The New York Mets have a modest two-game winning streak, but it’s more than they’ve had in a month. The plane ride into the Mile High City to face the Rockies for three games was bound to be a joyous one. Mets fans can honestly hope this is the beginning of the team’s upside this season.
It’s not likely Mets outfielder, Brandon Nimmo, saw or heard about Nick Swisher‘s eternal enthusiasm for the game of baseball and the smile of his face as Swisher pounded one into the upper deck during the Yankees annual Old Timer’s Day ceremonies.
Looking like he was aping Swisher as he rounded the bases following his two-run blast, Nimmo was indeed the kid playing a kid’s game, his smile as broad as ever as he pounded some enthusiasm into a dying Mets team. And no, it’s not an aping and Nimmo’s smiles are genuine every time he dons a major league uniform.
A win is a win, and the Mets will take it as the Diamondbacks aped their version of the recent Mets with two inept plays in the field. The Mets had their version of a bonehead play themselves when Dominic Smith did some crazy awful thing with the ball between his legs leading to a nail-biting finish, but on some days, the Gods be with you. And no doubt, the Mets needed this one.

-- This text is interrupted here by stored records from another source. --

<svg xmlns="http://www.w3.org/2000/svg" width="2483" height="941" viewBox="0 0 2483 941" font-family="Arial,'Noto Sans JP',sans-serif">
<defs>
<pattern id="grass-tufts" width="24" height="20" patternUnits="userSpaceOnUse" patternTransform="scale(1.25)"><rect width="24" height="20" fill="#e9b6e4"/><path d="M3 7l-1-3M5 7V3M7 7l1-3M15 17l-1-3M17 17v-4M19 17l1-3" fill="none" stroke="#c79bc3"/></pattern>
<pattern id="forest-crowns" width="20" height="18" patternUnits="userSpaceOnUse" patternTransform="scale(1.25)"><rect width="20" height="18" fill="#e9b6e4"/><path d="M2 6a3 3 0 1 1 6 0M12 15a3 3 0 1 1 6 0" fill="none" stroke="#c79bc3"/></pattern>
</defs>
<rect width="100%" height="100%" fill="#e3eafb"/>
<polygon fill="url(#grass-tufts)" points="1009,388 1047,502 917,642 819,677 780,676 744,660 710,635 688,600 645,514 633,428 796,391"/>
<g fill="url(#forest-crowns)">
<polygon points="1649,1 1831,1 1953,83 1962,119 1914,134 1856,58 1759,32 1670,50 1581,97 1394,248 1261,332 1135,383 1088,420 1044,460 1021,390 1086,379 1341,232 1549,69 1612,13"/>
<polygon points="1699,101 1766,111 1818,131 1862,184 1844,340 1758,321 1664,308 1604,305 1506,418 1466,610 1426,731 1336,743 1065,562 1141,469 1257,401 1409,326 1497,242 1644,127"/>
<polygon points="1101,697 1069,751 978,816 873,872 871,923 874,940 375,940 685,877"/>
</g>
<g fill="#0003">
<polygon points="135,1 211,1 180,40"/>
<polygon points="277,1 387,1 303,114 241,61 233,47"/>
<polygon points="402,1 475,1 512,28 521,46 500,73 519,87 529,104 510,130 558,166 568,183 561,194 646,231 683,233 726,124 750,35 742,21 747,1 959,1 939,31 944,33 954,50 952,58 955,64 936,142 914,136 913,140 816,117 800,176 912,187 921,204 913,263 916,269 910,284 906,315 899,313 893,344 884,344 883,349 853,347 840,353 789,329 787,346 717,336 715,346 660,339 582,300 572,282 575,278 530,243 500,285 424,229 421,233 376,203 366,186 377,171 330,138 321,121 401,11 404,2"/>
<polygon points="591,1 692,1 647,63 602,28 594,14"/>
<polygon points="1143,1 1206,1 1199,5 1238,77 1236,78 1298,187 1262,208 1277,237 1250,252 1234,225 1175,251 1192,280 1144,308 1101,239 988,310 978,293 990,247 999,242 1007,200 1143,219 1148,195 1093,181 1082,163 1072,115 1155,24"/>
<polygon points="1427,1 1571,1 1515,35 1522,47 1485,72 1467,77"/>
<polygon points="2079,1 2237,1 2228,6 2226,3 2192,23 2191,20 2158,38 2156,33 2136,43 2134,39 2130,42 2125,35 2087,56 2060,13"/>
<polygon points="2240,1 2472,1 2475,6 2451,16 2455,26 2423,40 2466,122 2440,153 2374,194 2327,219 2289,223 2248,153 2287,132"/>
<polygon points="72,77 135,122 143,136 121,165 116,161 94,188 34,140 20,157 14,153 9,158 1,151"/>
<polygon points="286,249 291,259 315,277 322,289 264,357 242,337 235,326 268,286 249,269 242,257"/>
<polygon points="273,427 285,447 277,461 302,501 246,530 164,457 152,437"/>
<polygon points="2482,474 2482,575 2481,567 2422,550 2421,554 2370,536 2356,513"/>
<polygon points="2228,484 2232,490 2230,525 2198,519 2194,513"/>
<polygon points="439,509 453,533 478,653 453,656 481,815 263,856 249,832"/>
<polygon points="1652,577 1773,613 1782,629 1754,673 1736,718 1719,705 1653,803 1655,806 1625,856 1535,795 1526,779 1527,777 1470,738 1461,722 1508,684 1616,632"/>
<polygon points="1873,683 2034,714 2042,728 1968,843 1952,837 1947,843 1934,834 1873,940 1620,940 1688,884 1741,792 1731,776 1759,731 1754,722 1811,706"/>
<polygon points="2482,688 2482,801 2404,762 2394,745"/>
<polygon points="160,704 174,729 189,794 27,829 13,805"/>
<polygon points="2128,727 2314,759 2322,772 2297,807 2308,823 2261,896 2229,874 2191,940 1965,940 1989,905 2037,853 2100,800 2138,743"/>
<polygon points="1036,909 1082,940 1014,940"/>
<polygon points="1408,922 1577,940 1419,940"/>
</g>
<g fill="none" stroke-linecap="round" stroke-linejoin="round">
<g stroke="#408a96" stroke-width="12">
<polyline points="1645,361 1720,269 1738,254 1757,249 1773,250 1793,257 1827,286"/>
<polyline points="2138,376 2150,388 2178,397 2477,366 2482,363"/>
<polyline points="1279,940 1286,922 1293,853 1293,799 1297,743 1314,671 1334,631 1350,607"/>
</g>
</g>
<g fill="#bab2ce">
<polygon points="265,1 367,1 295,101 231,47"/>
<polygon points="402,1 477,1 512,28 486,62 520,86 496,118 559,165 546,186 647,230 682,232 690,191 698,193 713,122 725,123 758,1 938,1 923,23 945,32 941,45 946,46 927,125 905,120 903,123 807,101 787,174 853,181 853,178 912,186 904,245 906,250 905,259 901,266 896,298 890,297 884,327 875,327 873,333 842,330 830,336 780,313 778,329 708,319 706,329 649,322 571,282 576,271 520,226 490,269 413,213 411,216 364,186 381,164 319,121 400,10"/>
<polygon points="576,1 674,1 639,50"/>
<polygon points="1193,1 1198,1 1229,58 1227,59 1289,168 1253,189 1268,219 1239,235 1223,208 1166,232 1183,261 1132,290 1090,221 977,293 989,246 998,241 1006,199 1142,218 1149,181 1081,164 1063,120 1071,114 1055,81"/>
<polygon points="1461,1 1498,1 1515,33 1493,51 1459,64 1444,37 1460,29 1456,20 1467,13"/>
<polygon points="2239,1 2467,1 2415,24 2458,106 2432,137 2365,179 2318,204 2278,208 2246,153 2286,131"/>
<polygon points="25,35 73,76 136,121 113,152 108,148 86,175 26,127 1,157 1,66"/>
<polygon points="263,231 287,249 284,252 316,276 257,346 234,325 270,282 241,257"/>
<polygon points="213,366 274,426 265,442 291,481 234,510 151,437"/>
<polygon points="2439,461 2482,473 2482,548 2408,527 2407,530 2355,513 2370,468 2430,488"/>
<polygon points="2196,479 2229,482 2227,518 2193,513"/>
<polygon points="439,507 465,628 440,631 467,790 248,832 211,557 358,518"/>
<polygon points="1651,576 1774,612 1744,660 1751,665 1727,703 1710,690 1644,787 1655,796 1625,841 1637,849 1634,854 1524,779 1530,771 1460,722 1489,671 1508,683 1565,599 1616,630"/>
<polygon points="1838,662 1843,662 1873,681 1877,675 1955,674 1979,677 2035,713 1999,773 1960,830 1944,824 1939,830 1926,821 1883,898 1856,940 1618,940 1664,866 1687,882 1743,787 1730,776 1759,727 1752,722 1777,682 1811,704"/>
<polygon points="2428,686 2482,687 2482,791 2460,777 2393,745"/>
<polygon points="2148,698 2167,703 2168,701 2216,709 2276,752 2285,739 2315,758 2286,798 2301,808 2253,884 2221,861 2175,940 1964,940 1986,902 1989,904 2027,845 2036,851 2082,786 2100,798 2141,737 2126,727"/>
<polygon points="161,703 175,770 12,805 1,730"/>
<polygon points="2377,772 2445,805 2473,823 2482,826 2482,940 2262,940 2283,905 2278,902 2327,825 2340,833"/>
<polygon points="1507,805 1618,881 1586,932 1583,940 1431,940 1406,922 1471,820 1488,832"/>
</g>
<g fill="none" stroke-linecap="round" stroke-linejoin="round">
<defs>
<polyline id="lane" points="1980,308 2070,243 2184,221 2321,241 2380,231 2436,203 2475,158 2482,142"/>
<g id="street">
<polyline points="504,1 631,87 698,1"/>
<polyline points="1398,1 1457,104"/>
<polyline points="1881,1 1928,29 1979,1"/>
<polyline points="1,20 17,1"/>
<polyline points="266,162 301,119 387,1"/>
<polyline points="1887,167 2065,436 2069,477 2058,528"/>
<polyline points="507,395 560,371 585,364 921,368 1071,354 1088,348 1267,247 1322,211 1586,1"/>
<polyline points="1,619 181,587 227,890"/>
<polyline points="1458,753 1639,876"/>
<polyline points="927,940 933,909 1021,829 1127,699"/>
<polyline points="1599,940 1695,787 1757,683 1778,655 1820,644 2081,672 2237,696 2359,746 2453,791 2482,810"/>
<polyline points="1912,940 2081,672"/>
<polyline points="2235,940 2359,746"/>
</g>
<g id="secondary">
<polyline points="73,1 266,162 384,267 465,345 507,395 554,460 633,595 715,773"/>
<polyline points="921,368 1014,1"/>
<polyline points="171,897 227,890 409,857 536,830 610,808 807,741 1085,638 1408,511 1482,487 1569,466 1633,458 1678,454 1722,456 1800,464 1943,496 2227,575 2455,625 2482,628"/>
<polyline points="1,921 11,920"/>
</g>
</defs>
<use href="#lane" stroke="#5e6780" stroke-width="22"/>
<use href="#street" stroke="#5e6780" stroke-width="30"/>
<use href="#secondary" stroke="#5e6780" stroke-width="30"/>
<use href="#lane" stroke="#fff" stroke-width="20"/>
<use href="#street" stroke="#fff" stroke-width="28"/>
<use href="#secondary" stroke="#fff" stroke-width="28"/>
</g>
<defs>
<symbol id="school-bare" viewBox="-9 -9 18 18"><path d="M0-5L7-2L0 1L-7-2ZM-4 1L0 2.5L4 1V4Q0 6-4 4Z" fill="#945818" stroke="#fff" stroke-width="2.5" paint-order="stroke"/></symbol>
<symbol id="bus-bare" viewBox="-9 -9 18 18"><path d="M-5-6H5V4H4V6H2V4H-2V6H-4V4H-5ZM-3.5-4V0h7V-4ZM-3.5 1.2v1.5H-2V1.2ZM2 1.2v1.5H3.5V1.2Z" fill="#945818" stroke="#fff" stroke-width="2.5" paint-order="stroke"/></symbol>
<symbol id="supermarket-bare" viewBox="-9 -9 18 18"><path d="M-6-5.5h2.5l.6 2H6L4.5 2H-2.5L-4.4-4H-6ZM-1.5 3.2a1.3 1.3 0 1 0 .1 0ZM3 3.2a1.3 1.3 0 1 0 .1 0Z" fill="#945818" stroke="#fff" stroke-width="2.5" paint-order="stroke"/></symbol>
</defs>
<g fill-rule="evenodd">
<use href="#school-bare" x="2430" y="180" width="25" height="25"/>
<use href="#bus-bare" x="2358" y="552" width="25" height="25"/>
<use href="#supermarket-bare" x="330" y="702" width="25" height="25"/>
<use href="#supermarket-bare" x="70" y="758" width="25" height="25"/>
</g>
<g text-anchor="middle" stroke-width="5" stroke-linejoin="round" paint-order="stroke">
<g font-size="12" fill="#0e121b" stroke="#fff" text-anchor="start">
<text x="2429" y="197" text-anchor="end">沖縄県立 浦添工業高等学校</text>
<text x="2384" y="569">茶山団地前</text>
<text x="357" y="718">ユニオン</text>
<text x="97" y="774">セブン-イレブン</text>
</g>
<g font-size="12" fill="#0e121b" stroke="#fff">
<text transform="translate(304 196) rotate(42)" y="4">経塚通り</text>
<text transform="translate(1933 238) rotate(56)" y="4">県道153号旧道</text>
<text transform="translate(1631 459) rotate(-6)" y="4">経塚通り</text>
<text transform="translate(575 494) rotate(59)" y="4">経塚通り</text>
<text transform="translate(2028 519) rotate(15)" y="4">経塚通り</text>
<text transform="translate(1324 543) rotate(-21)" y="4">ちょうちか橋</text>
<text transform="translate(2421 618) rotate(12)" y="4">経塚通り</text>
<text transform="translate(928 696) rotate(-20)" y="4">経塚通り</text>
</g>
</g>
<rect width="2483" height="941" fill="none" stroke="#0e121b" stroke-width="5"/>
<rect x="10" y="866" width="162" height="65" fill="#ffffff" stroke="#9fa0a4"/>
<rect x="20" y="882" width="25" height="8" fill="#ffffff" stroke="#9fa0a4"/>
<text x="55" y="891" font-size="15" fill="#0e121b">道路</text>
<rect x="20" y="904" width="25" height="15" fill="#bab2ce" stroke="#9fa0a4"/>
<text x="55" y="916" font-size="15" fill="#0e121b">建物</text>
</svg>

The struggle to get back to .500 begins tonight in Colorado with eight games to reach that mark. It’s doable if the team can rally themselves with the 25 players they have in the clubhouse, divorce themselves of all the media talk and rumor, and just play ball.
Following the Rockies, who have their own assortment of trouble in the NL West, the Blue and Orange come home to face the Dodgers, a hot team of late, before the schedule cools down with the very beatable Pirates, Marlins, and interleague play against Toronto and Tampa Bay.
Jacob deGrom (5-2, 1.51) opens the series against the Rockies tonight, and usually, that would be a good portend of the Mets to win their third straight. Inexplicably though, the Mets are 5-9 in games deGrom has started, meaning they are 1-9 when he does not get a decision.
It’s not exactly a mystery as to how this has happened, though. The Mets are dead last in runs scored in the National League in June with a total of 25. Even the next to the worst team, the Nationals, have doubled that total.
But when we laid out a blueprint the other day to restore the Mets to respectability, one of the things I talked about is the need for Mickey Callaway to manage as though the team will never score a run. Play like the team did yesterday capitalizing on the D’Backs mistakes, take the home run when you get it, but don’t look or plan for it.
The Mets only need to score more runs than the other team does (duh!). Jose Reyes laid down that bunt yesterday, and he caught a break when the catcher fielded it instead of letting it roll foul. The beginning of the team’s rally – a bunt.
Changes are still needed, and it’s time for Callaway to sit Jay Bruce down for a couple of days with instructions not to go near a bat. No hitting under the stands looking for that lost magical touch, no watching video, just sit alongside me in the dugout and let’s enjoy the game as it’s played together. You don’t send your child into the streets to see if he can beat the oncoming cars in a foot race.
In the same way, Michael Conforto looks like he needs a blow as well, despite the home run he hit on Saturday. Only his departure from the Mets should be in Double-A Binghamton and not in the sweltering heat of Las Vegas, and it should be for an extended number of games. Juggle the lineup any which way Callaway has to, but get it done and behind the team
The Mets season may be lost given the presence of the Braves, Nationals, and Phillies ahead of them. But that doesn’t mean the Mets need to be lost. These next 15-20 games before the All-Star break can be useful and valuable to a team setting the wrong kind of MLB records (the fastest descent from 10 games over to 10 games under .500 ever).
Rocky Mountain high. Let’s see it happen.
And one more thing. Let’s make sure that whatever happens in the next few weeks occurs without Yoenis Cespedes. Hopefully, that needs no further explanation.